Information provided:
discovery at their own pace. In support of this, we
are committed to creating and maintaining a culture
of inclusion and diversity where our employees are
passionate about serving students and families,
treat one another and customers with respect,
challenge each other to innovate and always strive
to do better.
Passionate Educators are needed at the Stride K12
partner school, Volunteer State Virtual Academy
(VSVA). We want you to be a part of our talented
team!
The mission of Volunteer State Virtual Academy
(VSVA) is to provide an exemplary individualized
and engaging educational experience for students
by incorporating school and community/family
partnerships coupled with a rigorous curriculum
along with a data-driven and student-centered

What you need to do:
Exactly as written, repeat the lines from the start of the listing through the line containing "challenge each other", both included.

Answer to this problem:
discovery at their own pace. In support of this, we
are committed to creating and maintaining a culture
of inclusion and diversity where our employees are
passionate about serving students and families,
treat one another and customers with respect,
challenge each other to innovate and always strive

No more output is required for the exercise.